• _PROBLEM TO SOLVE_: Verbatim copy without pictures. Please print every entry as it stands.

(Document understanding data)
[Start of section]

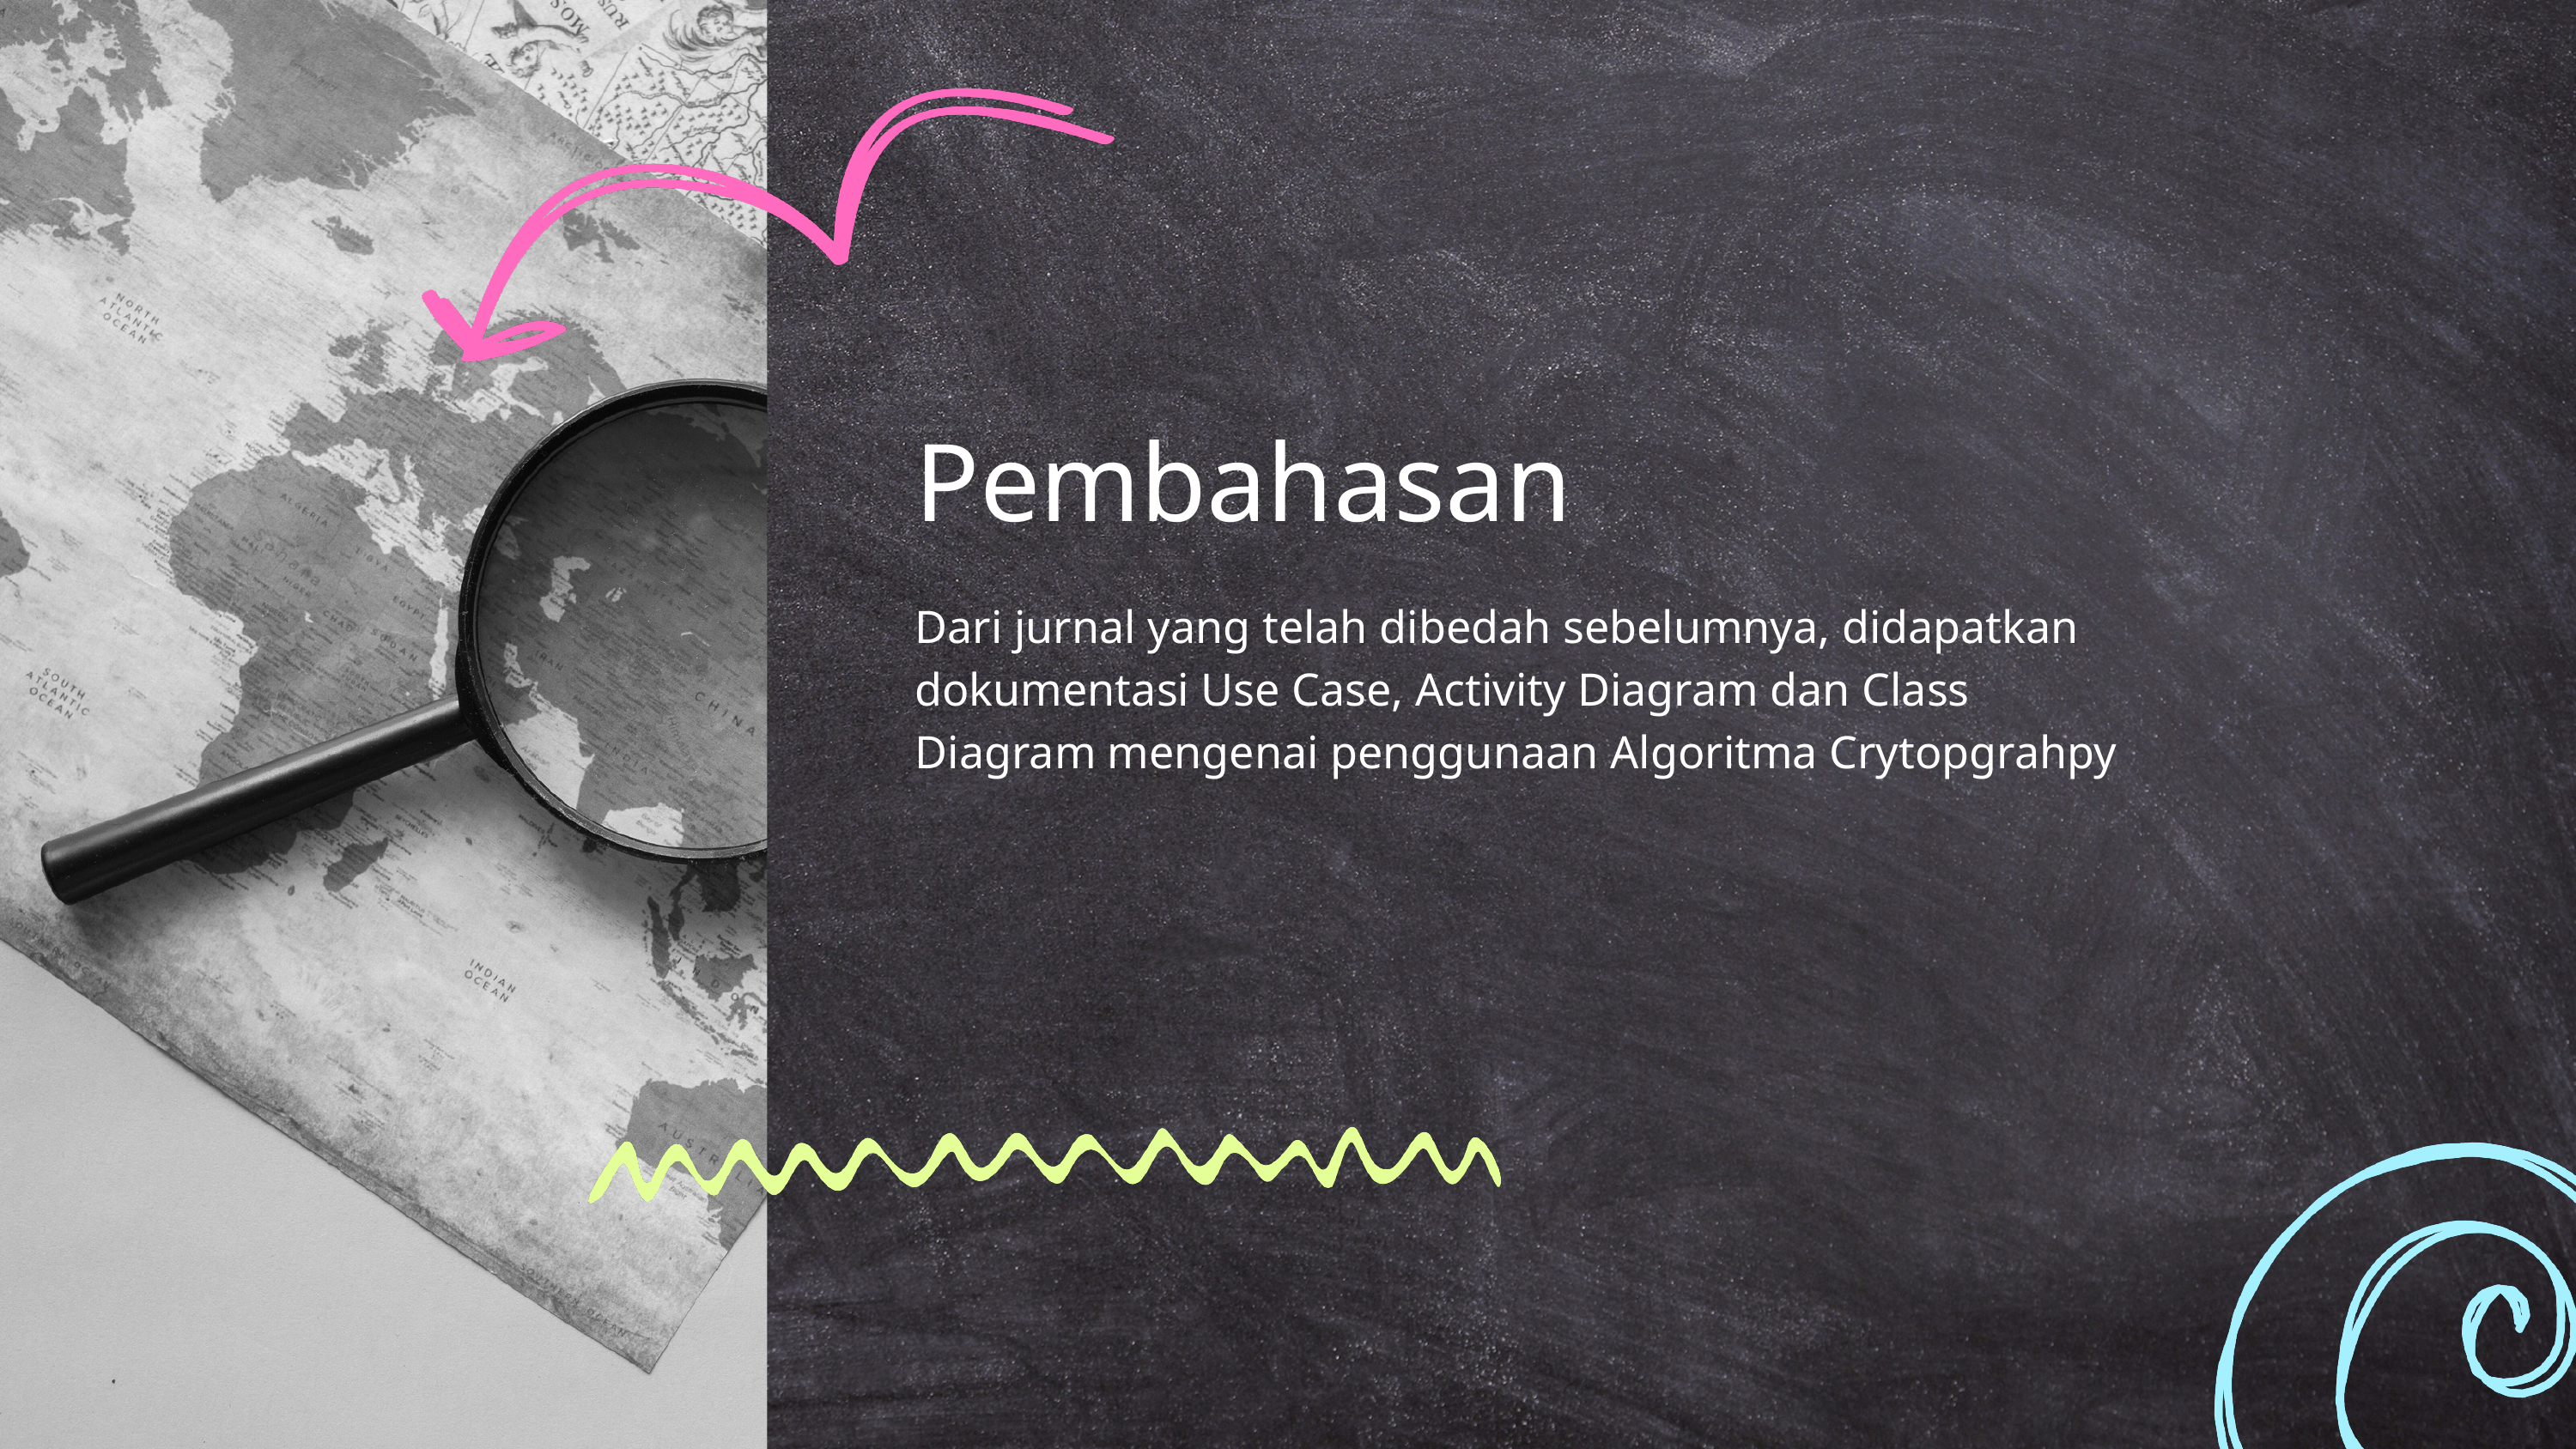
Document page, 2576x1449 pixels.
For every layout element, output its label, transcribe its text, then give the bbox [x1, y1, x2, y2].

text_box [0, 0, 768, 1449]
text_box Pembahasan [914, 425, 2274, 543]
text_box [772, 1076, 1505, 1234]
text_box [769, 0, 2576, 1449]
text_box [772, 88, 1116, 362]
text_box Dari jurnal yang telah dibedah sebelumnya, didapatkan dokumentasi Use Case, Activity Diagram dan Class Diagram mengenai penggunaan Algoritma Crytopgrahpy [914, 589, 2137, 778]
text_box [2214, 1142, 2576, 1449]
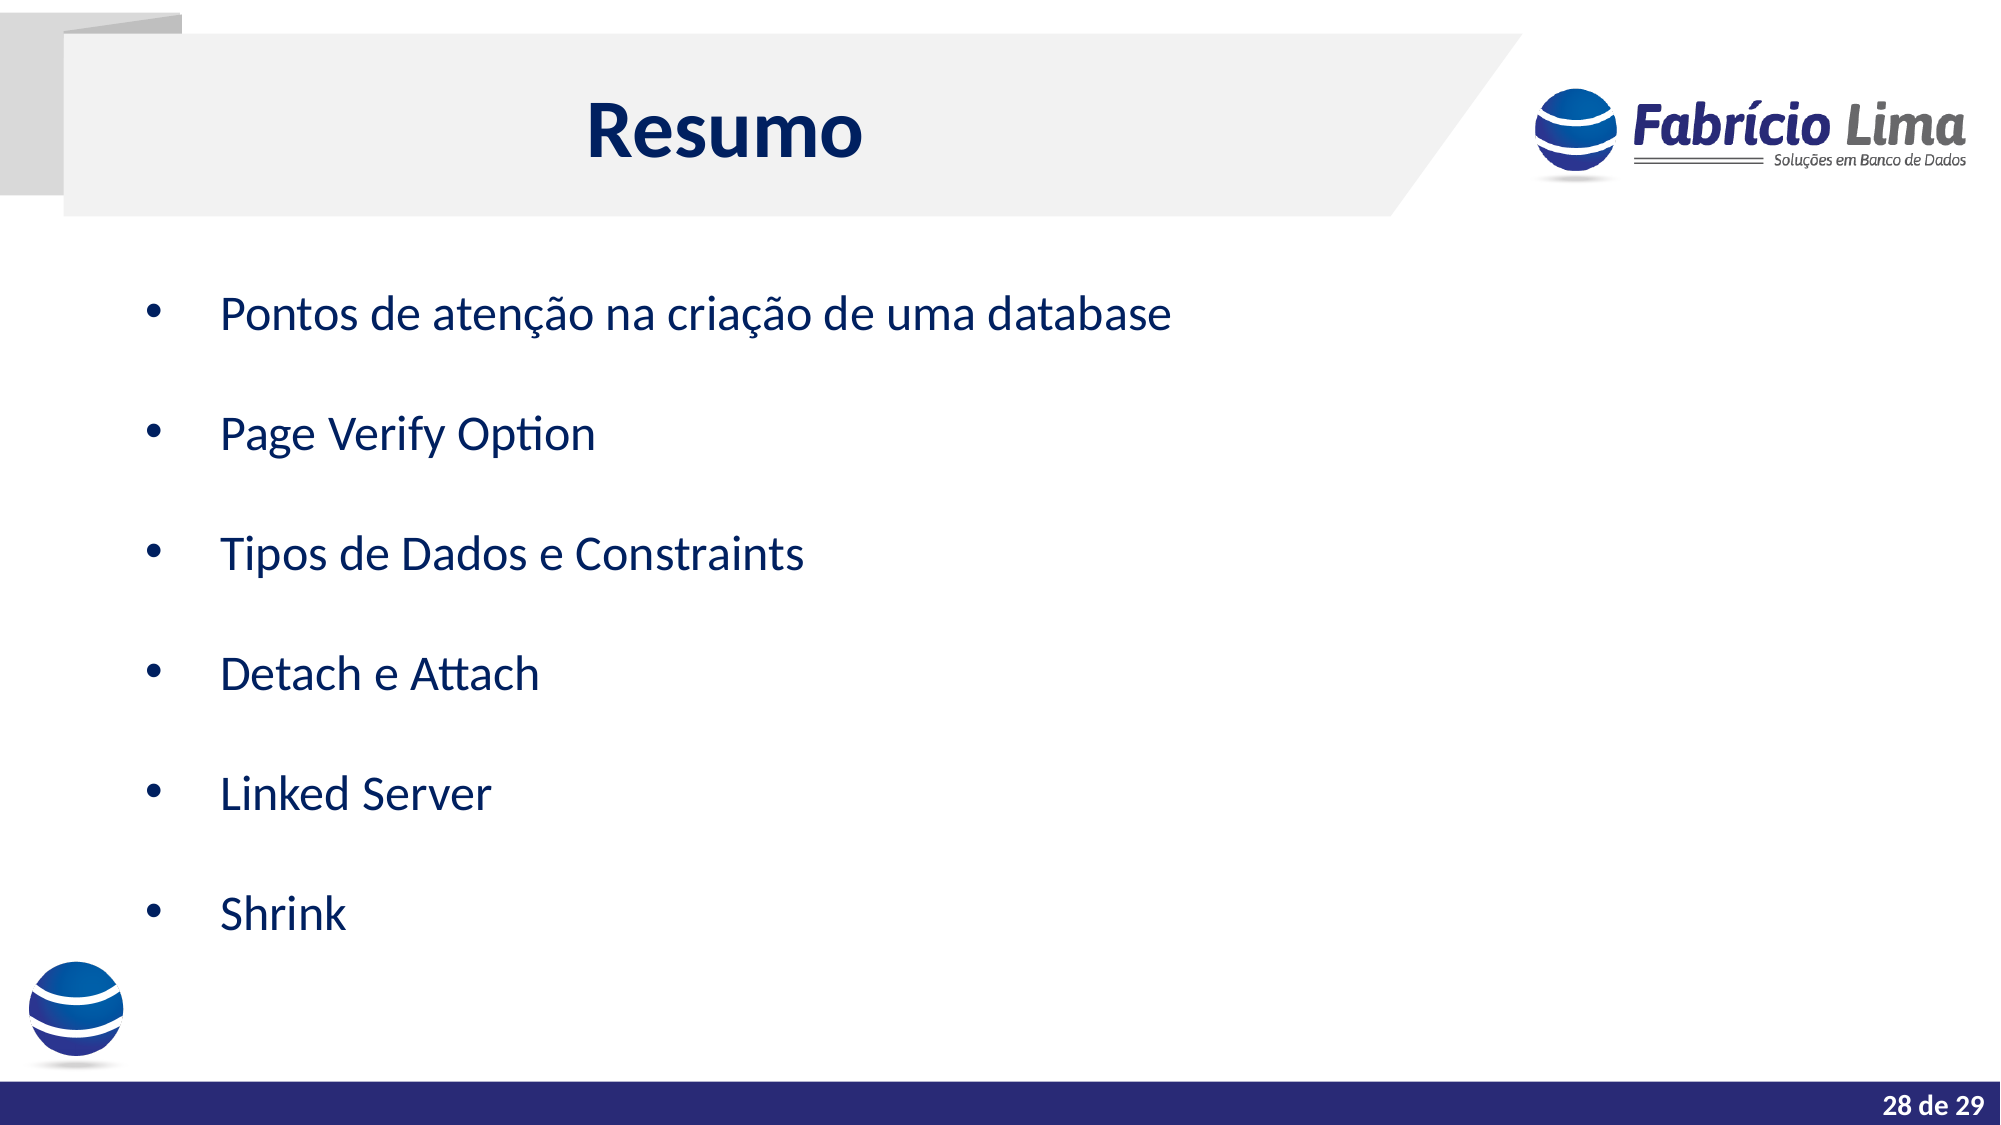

[End of section]

• _YOUR RESPONSE_:
Document page, 2576x1449 pixels.
For every layout element, output its label, transcribe its text, then give the bbox [x1, y1, x2, y2].

text_box [0, 0, 768, 1449]
text_box Pembahasan [914, 425, 2274, 543]
text_box [772, 1076, 1505, 1234]
text_box [769, 0, 2576, 1449]
text_box [772, 88, 1116, 362]
text_box Dari jurnal yang telah dibedah sebelumnya, didapatkan dokumentasi Use Case, Activity Diagram dan Class Diagram mengenai penggunaan Algoritma Crytopgrahpy [914, 589, 2137, 778]
text_box [2214, 1142, 2576, 1449]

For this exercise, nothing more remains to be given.